(MONTGOMERY)--Attorney General Luther Strange announced that the two bills in the Fair Justice Act package Wednesday were approved by the Judiciary Committees of both the Alabama Senate and House of Representatives. He applauded the committees’ positive action and urged members of the Legislature to move forward in enacting these important measures.
The Attorney General advocates this legislation to make death penalty appeals more efficient, while preserving and strengthening safeguards for fairness. He also wants to extend certain circumstances in which the death penalty can be applied, such as shootings at a school.

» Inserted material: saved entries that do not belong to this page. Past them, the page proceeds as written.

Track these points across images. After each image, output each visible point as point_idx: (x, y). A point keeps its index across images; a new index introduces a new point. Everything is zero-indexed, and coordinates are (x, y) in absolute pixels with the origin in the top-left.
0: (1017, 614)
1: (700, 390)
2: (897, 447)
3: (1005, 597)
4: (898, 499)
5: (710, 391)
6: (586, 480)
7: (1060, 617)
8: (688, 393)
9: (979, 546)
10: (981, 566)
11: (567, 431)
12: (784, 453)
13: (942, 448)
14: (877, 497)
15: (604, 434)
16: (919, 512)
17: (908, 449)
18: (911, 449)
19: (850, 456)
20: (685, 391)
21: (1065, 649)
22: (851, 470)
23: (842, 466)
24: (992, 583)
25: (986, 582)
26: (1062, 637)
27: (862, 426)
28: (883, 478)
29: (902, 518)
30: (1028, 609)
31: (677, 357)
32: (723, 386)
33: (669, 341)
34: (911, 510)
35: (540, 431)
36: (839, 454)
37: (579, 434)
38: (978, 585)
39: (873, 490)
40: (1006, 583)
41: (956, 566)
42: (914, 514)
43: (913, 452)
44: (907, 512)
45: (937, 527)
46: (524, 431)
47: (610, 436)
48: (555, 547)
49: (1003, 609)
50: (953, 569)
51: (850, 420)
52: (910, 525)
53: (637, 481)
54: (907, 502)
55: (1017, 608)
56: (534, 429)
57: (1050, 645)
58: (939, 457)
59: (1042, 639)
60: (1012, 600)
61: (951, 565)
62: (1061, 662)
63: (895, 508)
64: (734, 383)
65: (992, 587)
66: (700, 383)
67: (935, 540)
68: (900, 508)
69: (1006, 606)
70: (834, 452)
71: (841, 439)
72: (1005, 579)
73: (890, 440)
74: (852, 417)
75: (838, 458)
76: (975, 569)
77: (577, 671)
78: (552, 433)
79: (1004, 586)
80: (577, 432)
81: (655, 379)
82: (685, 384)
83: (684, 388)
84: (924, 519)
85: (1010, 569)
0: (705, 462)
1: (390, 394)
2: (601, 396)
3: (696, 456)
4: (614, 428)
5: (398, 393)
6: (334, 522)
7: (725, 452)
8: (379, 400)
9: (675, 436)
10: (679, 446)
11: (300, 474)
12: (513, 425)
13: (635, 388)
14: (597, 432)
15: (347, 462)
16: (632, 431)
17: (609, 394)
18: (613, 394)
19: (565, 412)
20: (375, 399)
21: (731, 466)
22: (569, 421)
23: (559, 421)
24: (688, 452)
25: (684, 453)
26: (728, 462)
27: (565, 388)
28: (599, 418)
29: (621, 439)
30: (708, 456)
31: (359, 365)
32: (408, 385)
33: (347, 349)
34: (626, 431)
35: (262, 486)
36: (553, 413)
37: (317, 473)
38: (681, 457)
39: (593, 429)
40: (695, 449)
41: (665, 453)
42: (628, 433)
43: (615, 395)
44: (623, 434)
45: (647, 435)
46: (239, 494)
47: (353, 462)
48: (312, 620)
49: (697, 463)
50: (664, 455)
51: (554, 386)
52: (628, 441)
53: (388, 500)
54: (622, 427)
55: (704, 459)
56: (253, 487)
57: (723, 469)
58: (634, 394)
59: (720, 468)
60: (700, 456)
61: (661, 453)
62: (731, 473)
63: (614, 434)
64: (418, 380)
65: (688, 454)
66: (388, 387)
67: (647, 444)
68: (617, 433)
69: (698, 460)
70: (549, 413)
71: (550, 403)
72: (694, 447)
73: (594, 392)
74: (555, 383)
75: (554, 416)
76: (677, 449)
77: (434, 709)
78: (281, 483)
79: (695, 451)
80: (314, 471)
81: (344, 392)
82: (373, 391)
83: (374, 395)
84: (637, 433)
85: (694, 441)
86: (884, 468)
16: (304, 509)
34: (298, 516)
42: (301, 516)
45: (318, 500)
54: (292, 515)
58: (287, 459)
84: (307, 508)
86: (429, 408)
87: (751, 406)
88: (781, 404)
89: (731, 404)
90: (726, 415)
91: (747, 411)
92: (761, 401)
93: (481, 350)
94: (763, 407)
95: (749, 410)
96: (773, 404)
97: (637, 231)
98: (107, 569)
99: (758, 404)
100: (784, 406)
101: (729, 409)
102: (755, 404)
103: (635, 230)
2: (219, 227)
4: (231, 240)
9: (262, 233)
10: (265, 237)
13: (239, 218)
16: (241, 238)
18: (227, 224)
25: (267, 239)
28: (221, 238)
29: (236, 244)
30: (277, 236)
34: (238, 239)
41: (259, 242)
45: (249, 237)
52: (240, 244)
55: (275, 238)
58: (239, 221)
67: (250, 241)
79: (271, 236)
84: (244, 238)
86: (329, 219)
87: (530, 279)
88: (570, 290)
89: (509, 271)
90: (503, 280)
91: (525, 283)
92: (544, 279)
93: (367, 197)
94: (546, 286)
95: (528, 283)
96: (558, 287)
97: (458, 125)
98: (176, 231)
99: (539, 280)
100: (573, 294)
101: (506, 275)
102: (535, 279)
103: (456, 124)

“Death penalty appeals seem endless, with excessive delays that serve only to prolong pain and postpone justice for the victims of these heinous crimes,” said Attorney General Strange. “We are proposing fair and sensible changes to make the system work better for everyone. We also want to send a clear message that we will not tolerate attacks on children at schools, with changes in the law that specify it is a capital crime to murder them and others who are particularly vulnerable.”
The Fair Justice Act was developed in coordination with the Alabama District Attorneys Association. There are two separate bills to amend different parts of the death penalty law, both of which are sponsored by Rep. Lynn Greer and Sen. Bill Holtzclaw.
The first bill, HB 216 and SB 194, addresses the cumbersome and inefficient appeals process. Following a capital conviction, there is a period of “direct appeals” and only after these are fully completed—sometimes more than several years later—does the defendant begin the next round of appeals, which is a “Rule 32” petition for post-conviction relief. The Fair Justice Act requires capital defendants to file Rule 32 petitions within 180 days of filing their first direct appeal. Capital defendants would receive better representation by having their claims considered earlier in the process, and indigent defendants would be appointed counsel for the Rule 32 petition within 30 days of being sentenced. Finally, the Fair Justice Act calls for a final decision by the circuit court on the Rule 32 petition within 180 days after the direct appeal is completed. This act will make the appellate process more efficient while maintaining the same opportunities for court review and enhancing representation currently provided to death row defendants.
The second bill, HB 218 and SB 193, provides important protections for schoolchildren and certain others who are particularly vulnerable by expanding classifications for killings that may be prosecuted as capital offenses. These offenses would now include the murder of any person on a school campus, any person in a day care or child care facility, anyone who is covered by a “protection from abuse” order when the murder was committed for intimidation or retaliation for the order, and any family member of law enforcement or a public official when the murder was intended for intimidation or retaliation against the officer or official. The Fair Justice Act also makes it an aggravating circumstance—a factor to be considered in determining whether to impose the death penalty—to murder a law enforcement officer when the officer is acting in the line of duty.
“I am pleased that these bills are moving quickly through the Legislature and that both the Senate and House Judiciary Committees have taken our recommendations to make Alabama’s death penalty laws stronger, more efficient, and more just,” said Attorney General Strange. “I especially want to thank our sponsors, Sen. Bill Holtzclaw and Rep. Lynn Greer, for their outstanding leadership in moving this important legislation forward. I urge the Legislature to swiftly vote on and give final approval to these reforms.”